** Start of TEXT SECTION **

Rugby Union Club Piešťany is a Slovak rugby club based in Piešťany, created in 2014. They currently participate in international tournaments, local tournaments and friendly matches with other Slovak teams.

The team plays at PFK Piešťany´s  football pitch, and wears blue, yellow and white.

History

Creation
The club was established in 2014 by Terry Purton and Charles Cimetiere, who are initially involved to develop the sports association. Furthermore, Terry Purton develops the club's training facilities and acquires equipment.

Rugby life
The club currently provides support to any rugby team who needs additional players for friendly matches and tournaments. The club is expected to establish a full squad shortly to participate in league matches and tournaments independently. The club welcomes and accommodates both native Slovaks and expatriates with a variety of playing experiences. The club emphasises that prior rugby experience is not necessary to join. As Piešťany is Europewide known spa  city, it attracts investment from Europe and beyond. This explains the diversity of nationalities representing the club at present.

Trainings
The club offers weekly training sessions to anyone interested in rugby. Men, women, children, of any age and experience are encouraged to contact the club for further information about joining. Currently, the club holds trainings sessions every Tuesday and Thursday evening and Sunday morning. These training sessions are held primarily in English, although commands are often translated to Slovak. Rugby Union Club Piešťany  offers a dynamic mixture of fitness, basic skills, advanced skills and team building. The aim of the training sessions are to ensure that the players are physically, mentally and strategically ready for competitive games, in a diverse and friendly community.

** End of TEXT SECTION **

• **WHAT NEEDS TO BE DONE**:
Please answer these questions from the rugby club text:
(a) What colors does the team wear?
(b) Who established the club?
(c) On which days and times are training sessions held?
The rows after this text have no connection to it.

** Start of STORED DATA **

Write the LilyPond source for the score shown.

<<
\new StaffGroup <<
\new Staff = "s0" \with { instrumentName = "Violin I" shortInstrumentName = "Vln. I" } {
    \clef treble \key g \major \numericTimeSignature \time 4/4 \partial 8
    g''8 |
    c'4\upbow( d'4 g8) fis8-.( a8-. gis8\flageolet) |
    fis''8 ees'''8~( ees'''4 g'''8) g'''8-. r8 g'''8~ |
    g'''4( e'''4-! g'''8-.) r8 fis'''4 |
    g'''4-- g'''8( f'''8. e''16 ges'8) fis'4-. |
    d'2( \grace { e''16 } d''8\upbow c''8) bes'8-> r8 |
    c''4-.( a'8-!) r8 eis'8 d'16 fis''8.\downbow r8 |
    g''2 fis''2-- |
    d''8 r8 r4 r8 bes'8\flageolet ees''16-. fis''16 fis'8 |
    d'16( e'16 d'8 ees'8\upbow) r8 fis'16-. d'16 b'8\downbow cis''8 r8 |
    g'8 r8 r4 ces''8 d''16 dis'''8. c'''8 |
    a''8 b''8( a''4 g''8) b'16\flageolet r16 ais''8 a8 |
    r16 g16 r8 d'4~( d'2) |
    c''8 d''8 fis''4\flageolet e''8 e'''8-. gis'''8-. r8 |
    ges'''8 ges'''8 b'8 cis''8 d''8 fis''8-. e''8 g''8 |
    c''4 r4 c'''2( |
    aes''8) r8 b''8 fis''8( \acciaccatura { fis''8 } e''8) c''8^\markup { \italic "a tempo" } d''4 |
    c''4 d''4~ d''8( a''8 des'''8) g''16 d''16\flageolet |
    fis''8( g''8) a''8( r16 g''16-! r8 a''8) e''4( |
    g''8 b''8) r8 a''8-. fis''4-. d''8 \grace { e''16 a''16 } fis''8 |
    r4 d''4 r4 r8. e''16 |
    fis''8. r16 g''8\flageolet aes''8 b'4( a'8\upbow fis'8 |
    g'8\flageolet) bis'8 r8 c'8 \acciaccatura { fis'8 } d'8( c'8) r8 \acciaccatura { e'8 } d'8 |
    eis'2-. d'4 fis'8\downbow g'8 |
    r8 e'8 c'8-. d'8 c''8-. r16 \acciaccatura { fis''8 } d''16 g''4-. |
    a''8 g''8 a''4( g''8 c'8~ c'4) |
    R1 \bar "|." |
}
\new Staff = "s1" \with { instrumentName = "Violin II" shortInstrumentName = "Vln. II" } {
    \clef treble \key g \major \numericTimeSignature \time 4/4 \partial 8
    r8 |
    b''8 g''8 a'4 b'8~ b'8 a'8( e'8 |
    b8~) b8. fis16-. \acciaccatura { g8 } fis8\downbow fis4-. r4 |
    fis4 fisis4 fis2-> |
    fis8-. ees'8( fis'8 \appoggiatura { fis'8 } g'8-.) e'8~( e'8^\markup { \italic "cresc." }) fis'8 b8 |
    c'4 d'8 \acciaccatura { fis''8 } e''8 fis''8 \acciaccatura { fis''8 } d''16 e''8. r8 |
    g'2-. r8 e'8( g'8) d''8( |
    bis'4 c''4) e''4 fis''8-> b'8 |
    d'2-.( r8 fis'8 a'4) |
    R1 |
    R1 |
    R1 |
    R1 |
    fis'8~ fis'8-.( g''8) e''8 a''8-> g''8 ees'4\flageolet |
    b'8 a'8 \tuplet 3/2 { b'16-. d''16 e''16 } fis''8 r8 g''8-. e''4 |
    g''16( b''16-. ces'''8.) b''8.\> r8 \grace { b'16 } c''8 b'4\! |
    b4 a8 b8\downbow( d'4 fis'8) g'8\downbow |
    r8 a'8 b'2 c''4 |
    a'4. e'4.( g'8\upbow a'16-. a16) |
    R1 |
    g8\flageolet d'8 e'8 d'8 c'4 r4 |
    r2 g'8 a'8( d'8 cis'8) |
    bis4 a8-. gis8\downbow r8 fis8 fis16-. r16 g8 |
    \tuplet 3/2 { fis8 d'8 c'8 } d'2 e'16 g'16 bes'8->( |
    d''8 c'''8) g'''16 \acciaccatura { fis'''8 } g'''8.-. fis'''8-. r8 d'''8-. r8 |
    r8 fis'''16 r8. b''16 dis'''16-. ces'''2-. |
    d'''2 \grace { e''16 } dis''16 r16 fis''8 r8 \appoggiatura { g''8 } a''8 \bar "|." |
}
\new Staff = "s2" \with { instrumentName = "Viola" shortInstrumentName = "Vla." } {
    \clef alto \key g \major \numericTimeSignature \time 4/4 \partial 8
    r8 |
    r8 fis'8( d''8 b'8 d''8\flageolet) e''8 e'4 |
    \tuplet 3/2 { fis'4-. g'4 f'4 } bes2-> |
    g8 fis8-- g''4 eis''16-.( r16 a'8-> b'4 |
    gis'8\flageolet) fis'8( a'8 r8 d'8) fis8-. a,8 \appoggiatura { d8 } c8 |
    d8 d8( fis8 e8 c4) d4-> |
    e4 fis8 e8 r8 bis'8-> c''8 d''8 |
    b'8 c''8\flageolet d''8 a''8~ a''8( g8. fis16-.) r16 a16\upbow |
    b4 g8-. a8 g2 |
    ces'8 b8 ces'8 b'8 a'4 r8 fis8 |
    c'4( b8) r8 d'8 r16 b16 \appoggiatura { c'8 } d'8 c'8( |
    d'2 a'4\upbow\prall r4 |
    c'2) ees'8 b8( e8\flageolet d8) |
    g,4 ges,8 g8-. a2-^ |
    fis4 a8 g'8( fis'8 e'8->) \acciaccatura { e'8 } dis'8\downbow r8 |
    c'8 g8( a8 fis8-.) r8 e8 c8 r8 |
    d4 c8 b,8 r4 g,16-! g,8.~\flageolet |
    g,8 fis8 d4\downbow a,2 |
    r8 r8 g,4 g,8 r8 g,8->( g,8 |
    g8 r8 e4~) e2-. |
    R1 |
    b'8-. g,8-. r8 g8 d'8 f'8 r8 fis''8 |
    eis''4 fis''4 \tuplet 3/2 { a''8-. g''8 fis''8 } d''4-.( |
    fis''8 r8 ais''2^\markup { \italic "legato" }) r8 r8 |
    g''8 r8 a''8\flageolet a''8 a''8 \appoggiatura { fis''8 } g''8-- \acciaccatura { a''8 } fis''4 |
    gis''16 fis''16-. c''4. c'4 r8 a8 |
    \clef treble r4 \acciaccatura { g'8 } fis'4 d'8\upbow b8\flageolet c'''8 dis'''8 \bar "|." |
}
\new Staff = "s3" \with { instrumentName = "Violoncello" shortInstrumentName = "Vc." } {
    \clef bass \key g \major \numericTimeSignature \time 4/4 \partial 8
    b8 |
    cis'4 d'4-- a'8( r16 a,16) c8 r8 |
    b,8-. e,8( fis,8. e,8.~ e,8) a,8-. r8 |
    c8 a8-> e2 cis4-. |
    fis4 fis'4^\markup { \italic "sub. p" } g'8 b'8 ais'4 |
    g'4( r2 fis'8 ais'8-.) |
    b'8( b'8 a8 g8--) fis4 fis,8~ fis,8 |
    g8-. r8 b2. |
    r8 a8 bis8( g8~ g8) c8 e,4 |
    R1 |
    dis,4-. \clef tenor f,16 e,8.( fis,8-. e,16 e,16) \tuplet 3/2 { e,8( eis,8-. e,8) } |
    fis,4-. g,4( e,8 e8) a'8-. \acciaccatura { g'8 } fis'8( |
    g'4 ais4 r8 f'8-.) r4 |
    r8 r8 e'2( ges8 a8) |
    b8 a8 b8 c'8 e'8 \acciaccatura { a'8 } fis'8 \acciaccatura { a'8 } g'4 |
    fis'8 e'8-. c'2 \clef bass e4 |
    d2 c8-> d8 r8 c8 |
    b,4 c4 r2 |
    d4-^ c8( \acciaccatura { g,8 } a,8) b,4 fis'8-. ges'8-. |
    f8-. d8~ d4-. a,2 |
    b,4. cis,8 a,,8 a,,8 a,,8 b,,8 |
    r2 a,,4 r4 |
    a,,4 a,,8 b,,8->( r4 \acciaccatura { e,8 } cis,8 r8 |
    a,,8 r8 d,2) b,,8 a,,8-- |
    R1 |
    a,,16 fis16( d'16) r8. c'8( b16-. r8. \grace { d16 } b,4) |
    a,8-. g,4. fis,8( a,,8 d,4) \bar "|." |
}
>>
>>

** End of STORED DATA **

• **SOLUTION TO THE EXERCISE**:
(a) Blue, yellow and white.
(b) Terry Purton and Charles Cimetiere.
(c) Tuesday and Thursday evenings and Sunday mornings.